Enquanto o furacão atingia as bolsas, o primeiro-ministro israelense Benjamin Netanyahu se encontrava com Trump em Washington. Na coletiva após o encontro, Trump voltou a se referir a Gaza como “uma incrível e importante propriedade imobiliária”.

Já quanto às deportações, A Suprema Corte determinou a suspensão do bloqueio das deportações por meio da Lei de Inimigos Estrangeiros de 1798. Mas frisou que devem ser feitas seguindo os trâmites legais, garantindo o direito de as pessoas contestarem sua deportação.

<><> Terça-feira (08/04)

Trump assina decretos que suspendem a desativação das usinas elétricas a carvão mais antigas.

Enquanto isso, a China e Comissão Europeia conversam sobre como colaborar para reduzir os efeitos da guerra comercial desencadeada por Trump.

A União Europeia propõe uma isenção tarifária total e recíproca para produtos industriais dos Estados Unidos, mas Trump considera a oferta insuficiente.

<><> Quarta-feira (09/04)

O vai vem do tarifaço continua, e Trump suspende por 90 dias a aplicação da tarifa de 10% para 75 países e unifica em 10% as taxas para todos os outros países, exceto a China. Contra Pequim, a taxa sobe de 104% para 125%, com efeito imediato. No mesmo dia, passa a vigorar a tarifa chinesa de 84% sobre as importações norte-americanas. Segundo o jornal New York Times, o recuo ocorreu por pressão de membros do governo que temem “um pânico financeiro” que pudesse “devastar a economia”.

Senadores e deputados democratas dos Estados Unidos solicitaram uma investigação contra Trump por tráfico de informações privilegiadas e manipulação do mercado financeiro.

Trump deu mais alguns passos para calar opositores. Ele assinou uma ordem punindo o escritório de advocacia que ajudou a Dominion Voting Systems a obter na Justiça US$ 787,5 milhões da Fox pela divulgação de mentiras favoráveis ao republicano na eleição de 2020. Outras ordens punem cinco empresas por conexões com seus rivais políticos.

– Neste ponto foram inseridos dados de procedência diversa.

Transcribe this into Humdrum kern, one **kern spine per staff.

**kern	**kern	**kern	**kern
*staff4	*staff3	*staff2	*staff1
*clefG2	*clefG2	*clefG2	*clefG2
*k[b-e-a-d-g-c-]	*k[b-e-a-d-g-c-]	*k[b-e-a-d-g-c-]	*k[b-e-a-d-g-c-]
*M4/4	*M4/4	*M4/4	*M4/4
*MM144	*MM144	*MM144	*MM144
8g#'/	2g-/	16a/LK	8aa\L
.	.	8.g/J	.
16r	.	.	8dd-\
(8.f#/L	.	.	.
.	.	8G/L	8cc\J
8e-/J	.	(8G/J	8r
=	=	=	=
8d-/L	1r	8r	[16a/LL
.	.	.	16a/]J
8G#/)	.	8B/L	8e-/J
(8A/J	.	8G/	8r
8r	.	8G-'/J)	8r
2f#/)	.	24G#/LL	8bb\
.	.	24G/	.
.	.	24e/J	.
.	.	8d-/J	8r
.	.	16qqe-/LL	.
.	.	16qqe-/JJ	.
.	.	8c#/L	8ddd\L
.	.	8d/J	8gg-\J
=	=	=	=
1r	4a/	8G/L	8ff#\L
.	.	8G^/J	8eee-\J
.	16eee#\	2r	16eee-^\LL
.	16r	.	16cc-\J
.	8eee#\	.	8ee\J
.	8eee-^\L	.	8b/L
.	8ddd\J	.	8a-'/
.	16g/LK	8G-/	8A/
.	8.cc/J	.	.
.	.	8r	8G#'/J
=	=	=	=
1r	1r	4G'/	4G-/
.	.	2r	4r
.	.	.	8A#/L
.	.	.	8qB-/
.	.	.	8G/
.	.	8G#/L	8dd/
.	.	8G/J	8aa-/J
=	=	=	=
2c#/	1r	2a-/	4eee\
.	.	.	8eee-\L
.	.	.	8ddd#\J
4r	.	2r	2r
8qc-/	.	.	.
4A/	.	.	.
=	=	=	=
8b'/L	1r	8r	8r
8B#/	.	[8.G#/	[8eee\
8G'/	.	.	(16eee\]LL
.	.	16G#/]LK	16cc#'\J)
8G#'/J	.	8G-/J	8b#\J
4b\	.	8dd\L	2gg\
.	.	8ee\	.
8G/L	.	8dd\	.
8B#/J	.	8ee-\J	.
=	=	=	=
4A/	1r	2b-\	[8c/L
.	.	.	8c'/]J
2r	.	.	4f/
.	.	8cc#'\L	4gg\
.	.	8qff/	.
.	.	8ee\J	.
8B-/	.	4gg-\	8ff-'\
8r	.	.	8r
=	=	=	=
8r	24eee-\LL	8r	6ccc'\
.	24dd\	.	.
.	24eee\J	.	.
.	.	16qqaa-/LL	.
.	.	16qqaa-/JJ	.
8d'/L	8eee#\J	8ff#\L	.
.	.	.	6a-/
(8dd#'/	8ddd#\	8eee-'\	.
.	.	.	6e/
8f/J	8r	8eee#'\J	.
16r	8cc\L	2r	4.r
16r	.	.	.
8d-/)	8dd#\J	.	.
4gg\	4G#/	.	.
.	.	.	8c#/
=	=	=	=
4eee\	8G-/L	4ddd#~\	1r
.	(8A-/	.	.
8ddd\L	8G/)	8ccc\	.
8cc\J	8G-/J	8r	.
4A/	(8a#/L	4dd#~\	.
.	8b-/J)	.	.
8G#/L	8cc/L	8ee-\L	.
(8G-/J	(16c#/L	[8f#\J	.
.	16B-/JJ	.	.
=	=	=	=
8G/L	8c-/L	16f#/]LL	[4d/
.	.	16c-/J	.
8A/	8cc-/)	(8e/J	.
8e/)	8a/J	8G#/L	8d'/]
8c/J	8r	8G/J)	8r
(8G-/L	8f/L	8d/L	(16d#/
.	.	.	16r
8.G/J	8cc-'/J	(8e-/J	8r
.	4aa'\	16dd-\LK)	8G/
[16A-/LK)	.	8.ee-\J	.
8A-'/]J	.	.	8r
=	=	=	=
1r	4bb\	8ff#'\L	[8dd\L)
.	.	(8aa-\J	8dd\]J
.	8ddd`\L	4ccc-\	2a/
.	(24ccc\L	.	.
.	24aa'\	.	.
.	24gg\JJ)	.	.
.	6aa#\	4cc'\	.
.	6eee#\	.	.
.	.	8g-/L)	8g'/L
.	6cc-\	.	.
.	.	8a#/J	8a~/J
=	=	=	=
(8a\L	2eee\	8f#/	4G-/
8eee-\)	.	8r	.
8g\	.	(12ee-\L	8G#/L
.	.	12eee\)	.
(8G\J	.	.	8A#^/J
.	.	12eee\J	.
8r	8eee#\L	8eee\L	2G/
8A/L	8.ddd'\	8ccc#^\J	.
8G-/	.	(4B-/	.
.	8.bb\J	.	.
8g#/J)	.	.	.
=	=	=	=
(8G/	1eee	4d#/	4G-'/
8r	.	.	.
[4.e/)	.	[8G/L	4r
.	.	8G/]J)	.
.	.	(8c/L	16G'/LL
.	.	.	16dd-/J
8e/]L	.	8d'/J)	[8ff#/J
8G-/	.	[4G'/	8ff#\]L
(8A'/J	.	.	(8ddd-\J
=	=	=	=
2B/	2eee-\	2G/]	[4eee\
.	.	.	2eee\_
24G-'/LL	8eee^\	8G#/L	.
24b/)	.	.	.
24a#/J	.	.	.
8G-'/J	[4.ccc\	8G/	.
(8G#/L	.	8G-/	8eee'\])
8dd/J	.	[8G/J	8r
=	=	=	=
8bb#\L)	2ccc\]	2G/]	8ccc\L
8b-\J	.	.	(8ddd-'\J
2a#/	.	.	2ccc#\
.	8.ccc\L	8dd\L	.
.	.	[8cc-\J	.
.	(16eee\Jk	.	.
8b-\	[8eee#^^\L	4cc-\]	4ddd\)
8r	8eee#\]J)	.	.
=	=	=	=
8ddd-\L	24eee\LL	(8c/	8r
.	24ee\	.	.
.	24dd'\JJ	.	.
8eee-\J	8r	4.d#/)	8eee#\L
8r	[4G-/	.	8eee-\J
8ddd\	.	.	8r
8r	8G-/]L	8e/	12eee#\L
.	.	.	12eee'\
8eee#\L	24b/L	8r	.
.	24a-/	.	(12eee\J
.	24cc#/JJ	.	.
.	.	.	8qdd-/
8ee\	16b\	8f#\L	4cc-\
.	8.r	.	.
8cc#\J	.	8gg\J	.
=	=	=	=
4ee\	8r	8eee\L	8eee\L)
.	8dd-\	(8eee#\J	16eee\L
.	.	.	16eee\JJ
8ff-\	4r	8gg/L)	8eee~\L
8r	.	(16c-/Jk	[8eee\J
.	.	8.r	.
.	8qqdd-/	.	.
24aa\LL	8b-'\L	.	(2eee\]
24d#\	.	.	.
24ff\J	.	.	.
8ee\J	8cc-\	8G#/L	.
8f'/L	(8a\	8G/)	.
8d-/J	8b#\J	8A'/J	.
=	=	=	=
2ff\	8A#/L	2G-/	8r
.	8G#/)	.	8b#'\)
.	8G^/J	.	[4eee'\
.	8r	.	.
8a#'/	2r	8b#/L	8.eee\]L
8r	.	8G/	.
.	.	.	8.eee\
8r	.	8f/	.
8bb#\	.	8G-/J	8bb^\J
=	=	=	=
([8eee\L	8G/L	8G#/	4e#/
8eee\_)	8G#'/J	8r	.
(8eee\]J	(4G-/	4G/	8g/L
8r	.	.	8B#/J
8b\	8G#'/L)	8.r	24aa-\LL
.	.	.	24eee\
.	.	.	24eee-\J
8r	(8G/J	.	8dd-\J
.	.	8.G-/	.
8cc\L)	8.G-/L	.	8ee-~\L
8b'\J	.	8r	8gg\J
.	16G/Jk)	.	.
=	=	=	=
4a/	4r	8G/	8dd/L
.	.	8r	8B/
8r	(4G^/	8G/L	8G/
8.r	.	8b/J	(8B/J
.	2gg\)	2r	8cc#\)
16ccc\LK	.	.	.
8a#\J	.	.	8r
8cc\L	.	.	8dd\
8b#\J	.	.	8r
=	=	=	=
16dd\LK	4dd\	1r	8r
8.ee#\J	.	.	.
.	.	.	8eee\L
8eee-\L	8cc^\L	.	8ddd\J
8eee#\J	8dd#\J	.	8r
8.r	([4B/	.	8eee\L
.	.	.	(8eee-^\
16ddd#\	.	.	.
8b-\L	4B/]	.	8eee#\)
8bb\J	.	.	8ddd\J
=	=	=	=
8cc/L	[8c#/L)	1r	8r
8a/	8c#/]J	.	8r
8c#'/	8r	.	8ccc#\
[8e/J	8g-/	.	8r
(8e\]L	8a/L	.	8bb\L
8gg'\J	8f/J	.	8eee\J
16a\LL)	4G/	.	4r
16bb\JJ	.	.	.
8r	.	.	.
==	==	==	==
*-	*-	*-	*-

O presidente também ordenou que o Departamento de Justiça investigasse dois ex-funcionários do governo que refutaram alegações de fraude eleitoral no pleito de 2020, em que ele perdeu.

A Casa Branca cortou o financiamento ao órgão que produz a principal análise sobre o impacto das mudanças climáticas nos Estados Unidos. O Programa de Pesquisa sobre Mudanças Globais dos Estados Unidos divulgava a cada quatro anos um relatório que orienta as decisões na área agrícola, de uso da terra e da água. Agora, o estudo fica suspenso.

Ainda na quarta-feira, Trump assinou outra ordem acabando com as limitações à pressão da água nos chuveiros. O objetivo, segundo ele, é era “tornar os chuveiros norte-americanos ótimos novamente” para que o presidente possa “cuidar do seu lindo cabelo”.

<><> Quinta-feira (10/04)

O anúncio da suspensão das tarifas por 90 dias fez as bolsas de valores se recuperarem. Na Ásia, a alta foi de 9% (Japão) a 2,5% (Hong Kong); na Europa, ficou entre 3% e 4,7%. Já nos Estados Unidos, as três principais bolsas subiram entre 7,9% e 12,1%. O Ibovespa subiu 3,1%.

<><> Sexta-feira (11/04)

A China anunciou que passaria a cobrar 125% de tarifa sobre as importações dos Estados Unidos e impôs restrições a várias empresas norte-americanas. Com isso, algumas bolsas asiáticas e a maioria das europeias voltaram a cair um pouco (menos de 1%). Nos EUA, as três bolsas subiram entre 1,58% e 1,77%.

presidente chinês Xi Jinping se reuniu com o primeiro-ministro espanhol Pedro Sánchez e conversou com lideranças da Arábia Saudita e da África do Sul.

Um juiz de imigração da Louisiana aceitou a alegação do governo Trump e determinou que Mahmoud Khalil pode ser deportado por suas opiniões se estas prejudicam a política do país. Khalil é um estudante pró-Palestina casado com uma norte-americana que dará a luz este mês. Ele foi preso em Nova York dia 8 de março e enviado a Louisiana por organizar manifestações contra a guerra em Gaza.